La musique en Catalogne c’est aussi la rumba catalane, issue de la fusion du flamenco et de la musique afro-cubaine. La guitare y tient une place majeure avec des coups portés, telles des percussions, sur la caisse de l’instrument tout en bloquant les cordes. Manu Chao a, depuis quelques années déjà, le projet d’un album de rumba catalane dont les chansons seraient déjà composées. Ce qu’on appelle aujourd’hui dans le monde entier la rumba catalane est un style musical inventé à la fin des années 1950 par les gitans des quartiers pauvres de Barcelone. En se familiarisant avec les sons nouveaux de la salsa et les rythmes des îles des Caraïbes et d’Amérique latine, ils ont adopté ces nouveaux sons, tout en conservant la plainte rauque et les vibratos à l’orientale hérités du flamenco. Le mélange a donné un nouveau style de chanson, facilement mémorisable, qui dépasse désormais largement la sphère gitane et touche le grand public. La consécration est venue lors de la cérémonie de clôture des Jeux olympiques de Barcelone en 1992. À cette occasion, le monde entier a découvert, la version rumba décapante de All My Loving (des Beatles) par Los Manolos et la chanson gitane de Peret Barcelona Tiene Poder, traitées à égale importance que la chanson « Barcelona » du duo constitué par la soprano Montserrat Caballé et le chanteur de Queen Freddy Mercury.

La Nova Cançó (nouvelle chanson catalane)

Les Catalans sont très attachés à leur différenciation culturelle par rapport au reste de l’Espagne et lorsque les artistes chantent en catalan, il s’agit d’une manière pour eux de revendiquer leur identité. Dans les années soixante, la Nova Cançó s’est ainsi appuyée sur l’utilisation du catalan, malgré le contexte franquiste. De ce mouvement sont nées de grandes figures de la chanson catalane, Maria del Mar Bonet, Raimon, mais surtout Lluís Llach, un auteur et interprète très engagé au début de sa carrière. Ses chansons ont gagné en popularité, alors que leurs thèmes devenaient plus poétiques. Il a ainsi mis en musique de nombreux poèmes catalans. Son morceau le plus connu est L’Estaca, devenu l’hymne non officiel du syndicat polonais Solidarnosc, mais aussi l’hymne officiel du club de rugby USAP Perpignan. Entre 2015 et 2017, il a aussi été député au Parlement de Catalogne après s’être présenté au sein de la coalition indépendantiste Junts pel Sí.
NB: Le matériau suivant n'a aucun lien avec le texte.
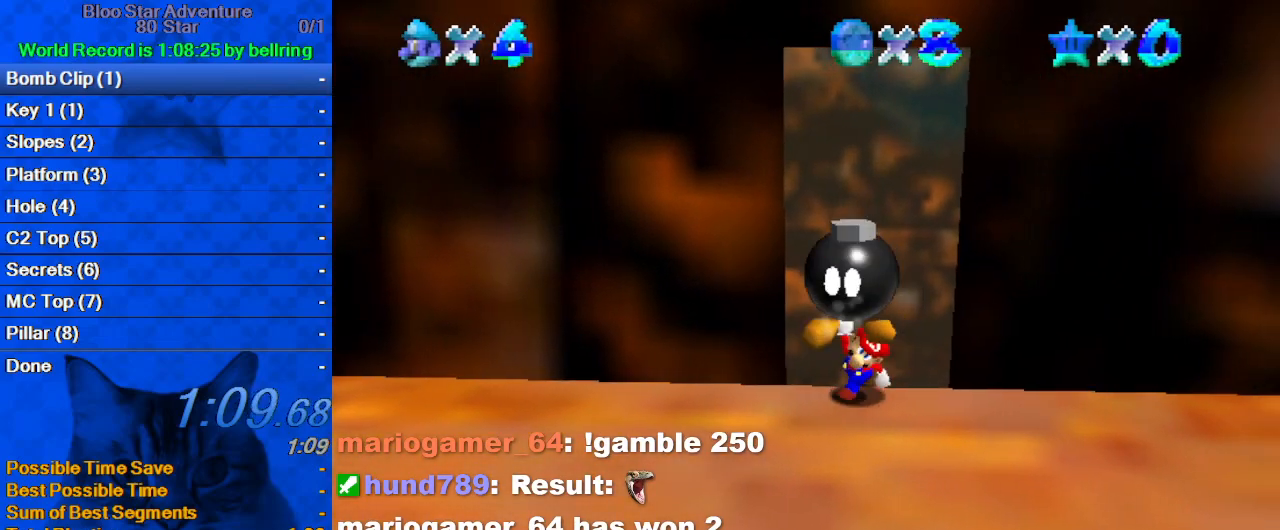
{"keys": [], "events": [[33, "down", "up"], [133, "up", "down"], [500, "up", "up"]]}
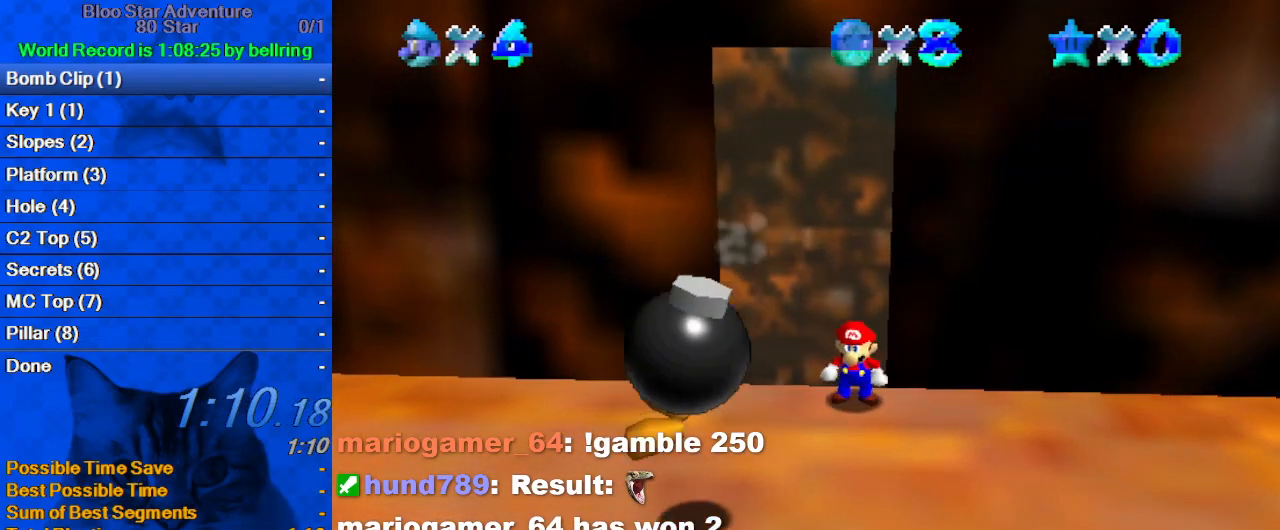
{"keys": ["d", "right"], "events": [[33, "d", "down"], [133, "right", "down"], [200, "d", "up"], [200, "up", "down"], [233, "d", "down"], [367, "d", "up"], [433, "d", "down"], [500, "up", "up"]]}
Autre célébrité, Joan Manuel Serrat, connu en Espagne, mais aussi dans toute l’Amérique du Sud, ne se cantonne pas à un style précis : folklore catalan, tango, boléro ou chansons populaires d’Amérique latine. Sa popularité va bien au-delà des frontières espagnoles et des artistes cubains lui ont même dédié un disque.

La scène rock catalane

La plupart des peuples ont vu éclore des groupes de rock qui ont influencé toute une génération. Ce qui différencie la Catalogne des autres régions vient du lien étroit existant entre le développement du rock catalan et la métamorphose politique du pays à l’œuvre lors de la sortie du franquisme. Pendant longtemps, le rock s’est écrit en anglais ou en espagnol, mais pas en catalan. Lorsque les groupes locaux ont pris le pari de chanter dans leur propre langue, ils ont immédiatement connu un formidable succès public, encouragés dans cette voie par le gouvernement de la Catalogne. Aujourd’hui, la pop et le rock indie chantés en catalan ont une place de choix dans le panorama musical, avec la pop-folk de Manel, la pop du groupe majorquin Antonia Font ou encore Mishima qui avait commencé en produisant deux albums en anglais avant d’écrire exclusivement en catalan. Le rock d’origine catalane a une identité qui lui est propre et ce, malgré tous les risques qu’implique la composition artistique dans une langue vernaculaire.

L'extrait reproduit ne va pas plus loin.